Work request: Which of the lines below hold "precio"? Please return each one.
--- Entries shown ---
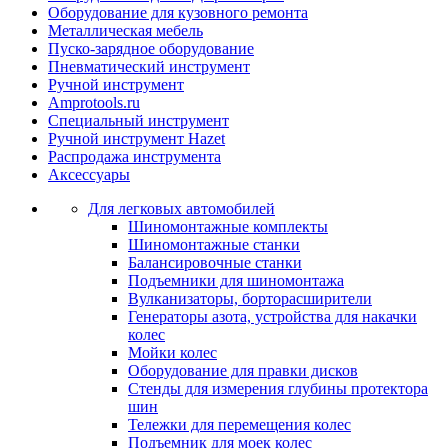
Оборудование для кузовного ремонта
Металлическая мебель
Пуско-зарядное оборудование
Пневматический инструмент
Ручной инструмент
Amprotools.ru
Специальный инструмент
Ручной инструмент Hazet
Распродажа инструмента
Аксессуары
Для легковых автомобилей
Шиномонтажные комплекты
Шиномонтажные станки
Балансировочные станки
Подъемники для шиномонтажа
Вулканизаторы, борторасширители
Генераторы азота, устройства для накачки
колес
Мойки колес
Оборудование для правки дисков
Стенды для измерения глубины протектора
шин
Тележки для перемещения колес
Подъемник для моек колеc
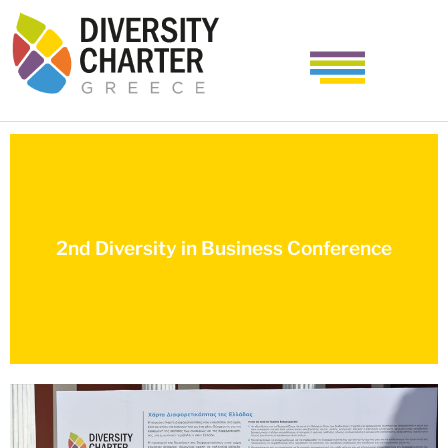
2nd Diversity in Business Conference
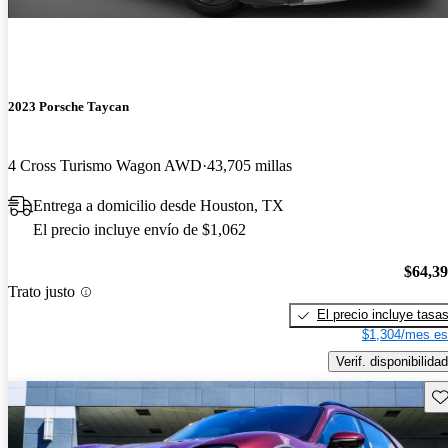
2023 Porsche Taycan
4 Cross Turismo Wagon AWD
43,705 millas
Entrega a domicilio desde Houston, TX
El precio incluye envío de $1,062
$64,3
Trato justo
El precio incluye tasa
$1,304/mes es
Verif. disponibilidad
Gu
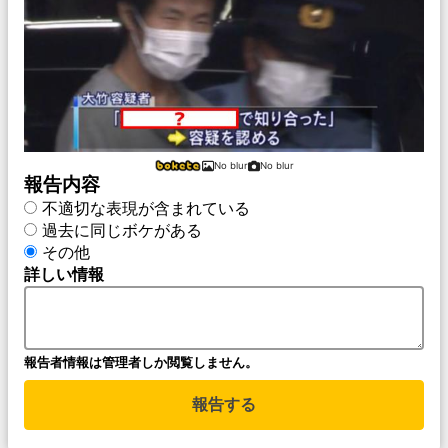
No blur
No blur
報告内容
不適切な表現が含まれている
過去に同じボケがある
その他
詳しい情報
報告者情報は管理者しか閲覧しません。
報告する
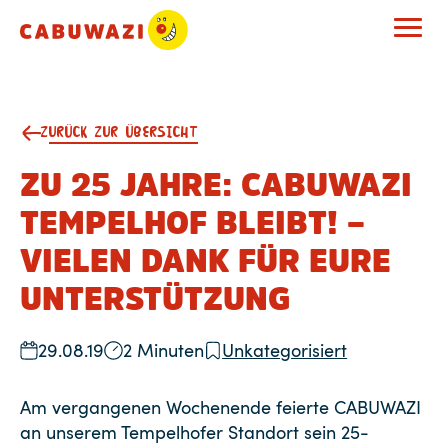
ZURÜCK ZUR ÜBERSICHT
ZU 25 JAHRE: CABUWAZI
TEMPELHOF BLEIBT! –
VIELEN DANK FÜR EURE
UNTERSTÜTZUNG
29.08.19
2 Minuten
Unkategorisiert
Am vergangenen Wochenende feierte CABUWAZI
an unserem Tempelhofer Standort sein 25-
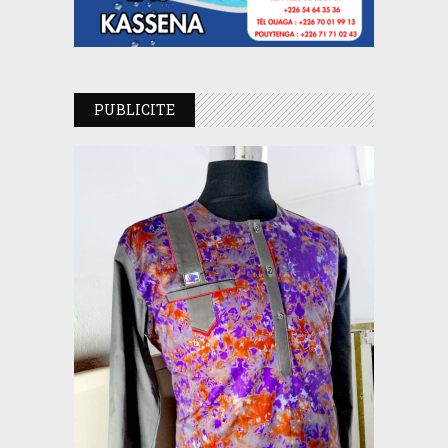
PUBLICITE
---
Answer below:
El precio incluye envío de $1,062
El precio incluye tasa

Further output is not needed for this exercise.